To make this exercise harder if you get even more advanced, you can elevate your feet. Put them on a bench or box, and that will increase the difficulty some more.
There is also the option to keep the exercise the same but add in a little pause at the bottom of the pushup so that you’re holding the position for a few seconds.
3. Chest Dips
Everyone knows the triceps dip; it is a simple exercise that is great at isolating the triceps if performed properly. Not nearly as many people are familiar with the chest dip, though, but it is just as great at toning up the pectoral muscles.
Many people who do the triceps dip improperly are actually already doing a chest dip. The two exercises are essentially the same, except with the chest dip, you hold your torso at an angle a bit forward over your feet. This changes the work from your triceps to your chest.
The triceps dip would have you moving straight up and down, while the chest dip has you angled. That slight change makes all the difference.
If you want to make the move more difficult, you can use a weight belt. You could also just hold your body steady when you get to the bottom.
Calisthenics Chest Workout: For Beginners
If the above workout routine seems entirely too challenging for you, don’t fret. We have a beginner workout available, as well.
Calisthenics is excellent for your body, and we don’t want to turn you off to getting started just because you think you can’t do the exercises. You can, but perhaps you have to start off the exercises with a bit of modification.
If you are new to this type of workout, try the following exercises as a starting point:
1. Assisted Chest Dip
This is the exact same exercise that was highlighted above, except you can perform it on a machine at the gym.
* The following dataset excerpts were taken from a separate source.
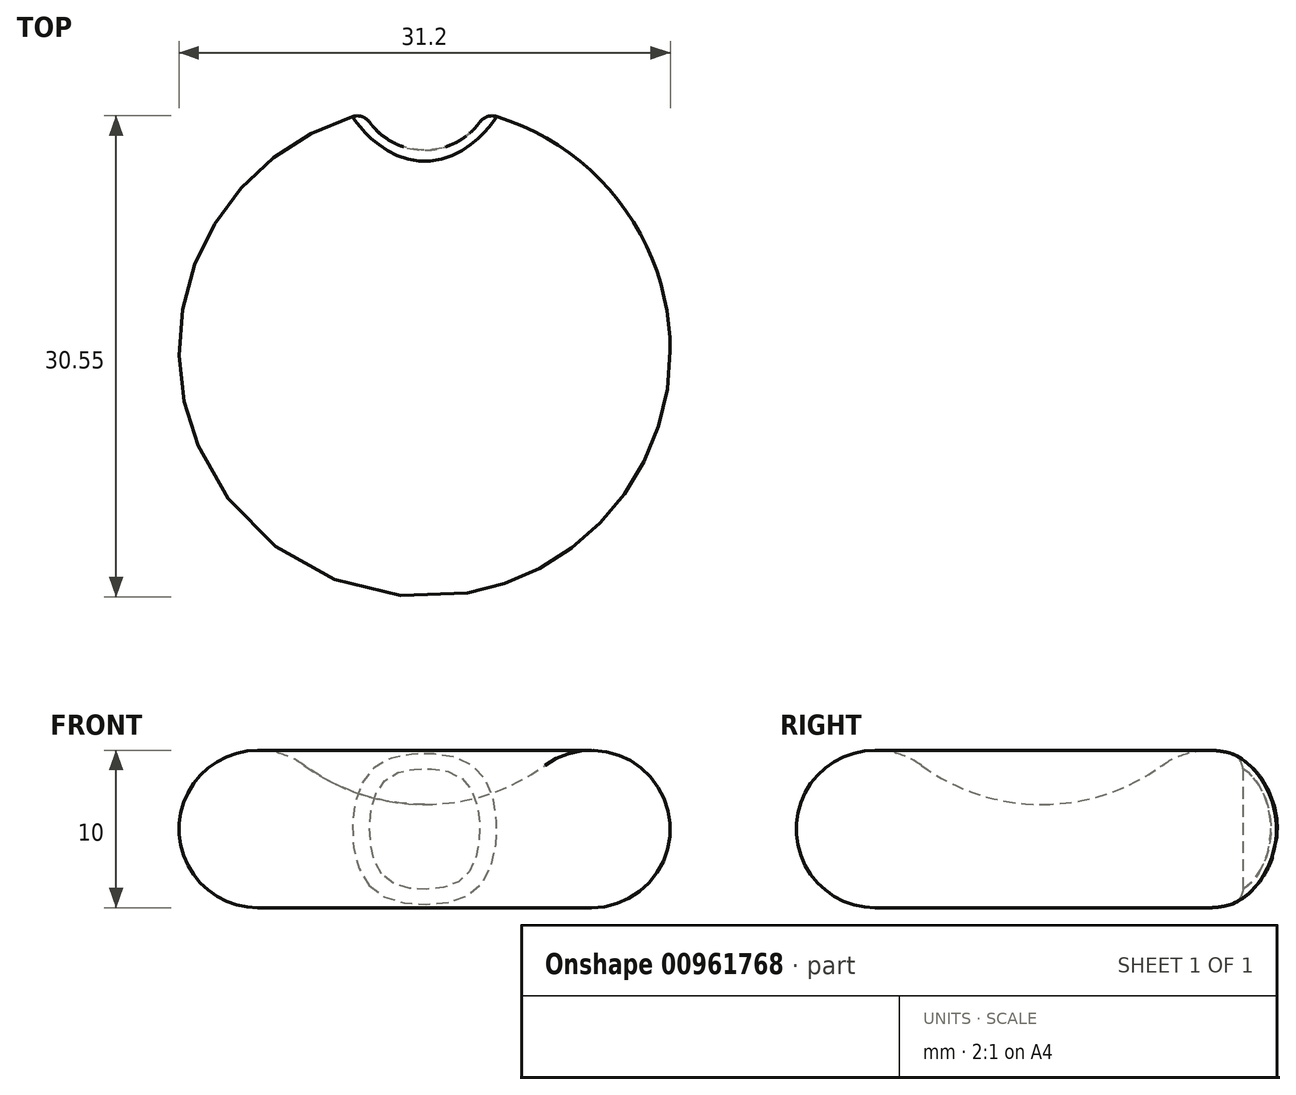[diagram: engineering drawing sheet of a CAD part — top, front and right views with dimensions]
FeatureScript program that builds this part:
annotation { "Feature Type Name" : "Feature", "Feature Type Description" : "" }
export const myFeature = defineFeature(function(context is Context, id is Id, definition is map)
    precondition{}
    {
        {
            var Q0;
            Q0=qCreatedBy(makeId("Front.planeOp"),FACE);
            var sketch = newSketch(context, id + "F0", { "sketchPlane" : qUnion([Q0])});
            skArc(sketch, "E0", {"start": v(-7.66, 9.05) * mm, "mid": v(-15.35, 6.54) * mm, "end": v(-10.6, 0) * mm});
            skArc(sketch, "E1", {"start": v(-7.66, 9.05) * mm, "mid": v(-4.03, 7.2) * mm, "end": v(0, 6.56) * mm});
            skLineSegment(sketch, "E2", {"start": v(0, 0) * mm, "end": v(0, 6.56) * mm});
            skLineSegment(sketch, "E3", {"start": v(0, 6.56) * mm, "end": v(0, 0) * mm});
            skLineSegment(sketch, "E4", {"start": v(-10.68, 0) * mm, "end": v(0, 0) * mm});
            skSolve(sketch);
        }
        {
            var Q0;
            {var subQ0=sQuery(id+"F0.wireOp",EDGE,"E0");Q0=makeQuery(id+"F0.imprint","IMPRINT",FACE,{"disambiguationData":[TD([[makeQuery(id+"F0.imprint","IMPRINT",EDGE,{"derivedFrom":subQ0}),1.0]])]});}
            var Q1;
            Q1=sQuery(id+"F0.wireOp",EDGE,"E3");
            revolve(context, id + "F1", {"surfaceOperationType" : NewSurfaceOperationType.NEW, "entities" : qUnion([Q0]), "axis" : qUnion([Q1]), "revolveType" : RevolveType.FULL});
        }
        {
            var Q0;
            Q0=qCreatedBy(makeId("Top.planeOp"),FACE);
            var sketch = newSketch(context, id + "F2", { "sketchPlane" : qUnion([Q0])});
            skCircle(sketch, "E5", {"center": v(0, 17.09) * mm, "radius": 4.32 * mm});
            skSolve(sketch);
        }
        {
            var Q0;
            Q0 = qSketchRegion(id + "F2", true);
            extrude(context, id + "F3", {"entities" : qUnion([Q0]), "operationType" : NewBodyOperationType.REMOVE, "depth" : 25 * mm, "offsetDistance" : 25 * mm});
        }
        {
            var Q0;
            Q0=makeQuery(id+"F3.boolean.opBoolean","INTERSECT",EDGE,{"derivedFrom":[makeQuery(id+"F1.opRevolve","SWEPT_FACE",FACE,{"disambiguationData":[OSD([sQuery(id+"F0.wireOp",EDGE,"E0")])]}),makeQuery(id+"F3.opExtrude","SWEPT_FACE",FACE,{"disambiguationData":[OSD([sQuery(id+"F2.wireOp",EDGE,"E5")])]})]});
            fillet(context, id + "F4", {"entities" : qUnion([Q0]), "radius" : 1 * mm, "tangentPropagation" : true, "allowEdgeOverflow" : false});
        }
    });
It will add in some weight to help lift you up if you can’t push yourself up just yet.
The machine is at every gym, but if for some reason, yours doesn’t have one, you can also use resistance bands. Just tie them to the handles where you put your hands and then bend your knees and put the band under your ankles. This will help push you up a bit.
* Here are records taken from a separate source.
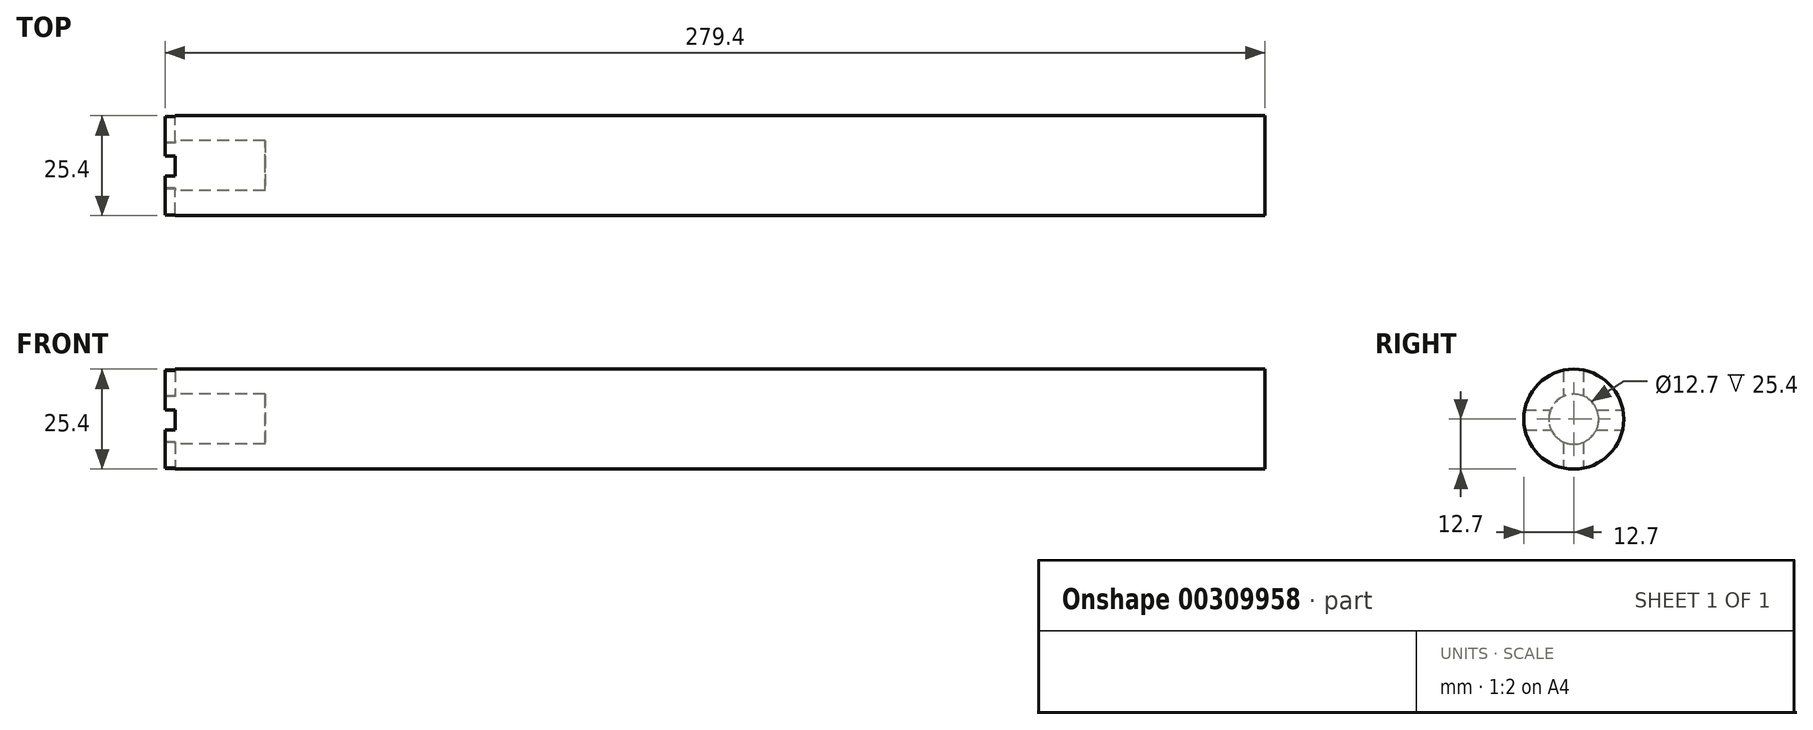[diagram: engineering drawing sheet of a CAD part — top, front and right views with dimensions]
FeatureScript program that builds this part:
annotation { "Feature Type Name" : "Feature", "Feature Type Description" : "" }
export const myFeature = defineFeature(function(context is Context, id is Id, definition is map)
    precondition{}
    {
        {
            var Q0;
            Q0=qCreatedBy(makeId("Front.planeOp"),FACE);
            var sketch = newSketch(context, id + "F0", { "sketchPlane" : qUnion([Q0])});
            skLineSegment(sketch, "E0.bottom", {"start": v(0, 0) * mm, "end": v(279.4, 0) * mm});
            skLineSegment(sketch, "E0.top", {"start": v(0, 25.4) * mm, "end": v(279.4, 25.4) * mm});
            skLineSegment(sketch, "E0.left", {"start": v(0, 0) * mm, "end": v(0, 25.4) * mm});
            skLineSegment(sketch, "E0.right", {"start": v(279.4, 0) * mm, "end": v(279.4, 25.4) * mm});
            skSolve(sketch);
        }
        {
            var Q0;
            Q0=makeQuery(id+"F0.imprint","IMPRINT",FACE,{"disambiguationData":[TD([[makeQuery(id+"F0.imprint","IMPRINT",EDGE,{"derivedFrom":sQuery(id+"F0.wireOp",EDGE,"E0.bottom")}),1.0]])]});
            extrude(context, id + "F1", {"entities" : qUnion([Q0]), "oppositeDirection" : true, "depth" : 25.4 * mm});
        }
        {
            var Q0;
            Q0=makeQuery(id+"F1.opExtrude","SWEPT_FACE",FACE,{"disambiguationData":[OSD([sQuery(id+"F0.wireOp",EDGE,"E0.left")])]});
            var sketch = newSketch(context, id + "F2", { "sketchPlane" : qUnion([Q0])});
            skLineSegment(sketch, "E1", {"start": v(-25.4, 12.7) * mm, "end": v(-12.7, 12.7) * mm, "construction": true});
            skCircle(sketch, "E2", {"center": v(-12.7, 12.7) * mm, "radius": 12.7 * mm});
            skSolve(sketch);
        }
        {
            var Q0;
            {var subQ0=sQuery(id+"F2.wireOp",EDGE,"E2");var subQ1=sQuery(id+"F0.wireOp",EDGE,"E0.left");var subQ4=makeQuery(id+"F1.opExtrude","CAP_EDGE",EDGE,{"disambiguationData":[OSD([subQ1])],"isStart":true});var subQ5=makeQuery(id+"F2.imprint","INTERSECT",VERTEX,{"derivedFrom":[subQ4,subQ0]});Q0=makeQuery(id+"F2.imprint","IMPRINT",FACE,{"disambiguationData":[TD([[makeQuery(id+"F2.imprint","IMPRINT",EDGE,{"disambiguationData":[TD([[subQ5,-1.0]])],"derivedFrom":subQ0}),-1.0]])]});}
            var Q1;
            {var subQ0=sQuery(id+"F2.wireOp",EDGE,"E2");var subQ1=sQuery(id+"F0.wireOp",EDGE,"E0.left");var subQ4=makeQuery(id+"F1.opExtrude","CAP_EDGE",EDGE,{"disambiguationData":[OSD([subQ1])],"isStart":false});var subQ5=makeQuery(id+"F2.imprint","INTERSECT",VERTEX,{"derivedFrom":[subQ4,subQ0]});Q1=makeQuery(id+"F2.imprint","IMPRINT",FACE,{"disambiguationData":[TD([[makeQuery(id+"F2.imprint","IMPRINT",EDGE,{"disambiguationData":[TD([[subQ5,1.0]])],"derivedFrom":subQ0}),-1.0]])]});}
            var Q2;
            {var subQ0=sQuery(id+"F2.wireOp",EDGE,"E2");var subQ1=sQuery(id+"F0.wireOp",EDGE,"E0.left");var subQ2=makeQuery(id+"F1.opExtrude","CAP_EDGE",EDGE,{"disambiguationData":[OSD([subQ1])],"isStart":false});var subQ3=makeQuery(id+"F2.imprint","INTERSECT",VERTEX,{"derivedFrom":[subQ2,subQ0]});Q2=makeQuery(id+"F2.imprint","IMPRINT",FACE,{"disambiguationData":[TD([[makeQuery(id+"F2.imprint","IMPRINT",EDGE,{"disambiguationData":[TD([[subQ3,-1.0]])],"derivedFrom":subQ0}),-1.0]])]});}
            var Q3;
            {var subQ0=sQuery(id+"F2.wireOp",EDGE,"E2");var subQ1=sQuery(id+"F0.wireOp",EDGE,"E0.left");var subQ2=makeQuery(id+"F1.opExtrude","CAP_EDGE",EDGE,{"disambiguationData":[OSD([subQ1])],"isStart":true});var subQ3=makeQuery(id+"F2.imprint","INTERSECT",VERTEX,{"derivedFrom":[subQ2,subQ0]});Q3=makeQuery(id+"F2.imprint","IMPRINT",FACE,{"disambiguationData":[TD([[makeQuery(id+"F2.imprint","IMPRINT",EDGE,{"disambiguationData":[TD([[subQ3,1.0]])],"derivedFrom":subQ0}),-1.0]])]});}
            extrude(context, id + "F3", {"entities" : qUnion([Q0, Q1, Q2, Q3]), "operationType" : NewBodyOperationType.REMOVE, "oppositeDirection" : true, "depth" : 279.4 * mm});
        }
        {
            var Q0;
            Q0=qCreatedBy(makeId("Right.planeOp"),FACE);
            var sketch = newSketch(context, id + "F4", { "sketchPlane" : qUnion([Q0])});
            skLineSegment(sketch, "E3", {"start": v(0, 0) * mm, "end": v(12.7, 0) * mm, "construction": true});
            skLineSegment(sketch, "E4", {"start": v(12.7, 0) * mm, "end": v(12.7, 12.7) * mm, "construction": true});
            skCircle(sketch, "E5", {"center": v(12.7, 12.7) * mm, "radius": 6.35 * mm});
            skSolve(sketch);
        }
        {
            var Q0;
            Q0=makeQuery(id+"F4.imprint","IMPRINT",FACE,{"disambiguationData":[TD([[makeQuery(id+"F4.imprint","IMPRINT",EDGE,{"derivedFrom":sQuery(id+"F4.wireOp",EDGE,"E5")}),1.0]])]});
            var Q1;
            Q1=sQuery(id+"F4.wireOp",EDGE,"E5");
            extrude(context, id + "F5", {"entities" : qUnion([Q0]), "operationType" : NewBodyOperationType.REMOVE, "surfaceEntities" : qUnion([Q1]), "depth" : 25.4 * mm});
        }
        {
            var Q0;
            {var subQ0=sQuery(id+"F2.wireOp",EDGE,"E2");var subQ1=sQuery(id+"F0.wireOp",EDGE,"E0.left");var subQ3=makeQuery(id+"F2.imprint","INTERSECT",VERTEX,{"derivedFrom":[makeQuery(id+"F1.opExtrude","CAP_EDGE",EDGE,{"disambiguationData":[OSD([subQ1])],"isStart":true}),subQ0]});Q0=makeQuery(id+"F2.imprint","IMPRINT",FACE,{"disambiguationData":[TD([[makeQuery(id+"F2.imprint","IMPRINT",EDGE,{"disambiguationData":[TD([[subQ3,-1.0]])],"derivedFrom":subQ0}),1.0]])]});}
            var sketch = newSketch(context, id + "F6", { "sketchPlane" : qUnion([Q0])});
            skLineSegment(sketch, "E6.bottom", {"start": v(-10.08, 35.87) * mm, "end": v(-15.16, 35.87) * mm});
            skLineSegment(sketch, "E6.top", {"start": v(-10.08, -10.97) * mm, "end": v(-15.16, -10.97) * mm});
            skLineSegment(sketch, "E6.left", {"start": v(-10.08, 35.87) * mm, "end": v(-10.08, -10.97) * mm});
            skLineSegment(sketch, "E6.right", {"start": v(-15.16, 35.87) * mm, "end": v(-15.16, -10.97) * mm});
            skPoint(sketch, "E6.middle", {"position": v(-12.62, 12.45) * mm});
            skLineSegment(sketch, "E7.bottom", {"start": v(36.61, 14.99) * mm, "end": v(-61.86, 14.99) * mm});
            skLineSegment(sketch, "E7.top", {"start": v(36.61, 9.9) * mm, "end": v(-61.86, 9.9) * mm});
            skLineSegment(sketch, "E7.left", {"start": v(36.61, 14.99) * mm, "end": v(36.61, 9.9) * mm});
            skLineSegment(sketch, "E7.right", {"start": v(-61.86, 14.99) * mm, "end": v(-61.86, 9.9) * mm});
            skSolve(sketch);
        }
        {
            var Q0;
            Q0 = qSketchRegion(id + "F6", true);
            extrude(context, id + "F7", {"entities" : qUnion([Q0]), "operationType" : NewBodyOperationType.REMOVE, "oppositeDirection" : true, "depth" : 2.54 * mm});
        }
    });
If you do choose to use bands, make sure the ones you have are of good quality and don’t run the risk of snapping on you.
2. Push-up (Modified)
Most people are familiar with this push-up modification. In this modification, you do the push-up the exact same way, but you keep your knees on the ground. This makes the movement overall easier since you aren’t pushing as much weight up.
A lot of people find that they are in between a modified push-up and a regular one. This is pretty common. If it applies to you, you can make a modified push-up more difficult by holding the bottom position for a couple of seconds.
Continue doing modified push-ups, and you should progress to a standard one really quickly. The key here, really, is to be consistent.
3. Push-Up Flys (Modified)
Start by getting into the modified push-up position. Then, you need to make a fly movement. You can do so by angling yourself to one side. You can emphasize the movement like you would if you were making a fly movement. Then, alternate between your arms.
If this workout proves too easy for you, you can choose to place your feet on the ground as if you were performing a standard push-up instead of a modified one.
Those are the two versions of a calisthenics chest workout. There is no shame in starting with the beginner workout and moving toward the more intermediate one. Just get started, and you’ll be building chest muscles without weights.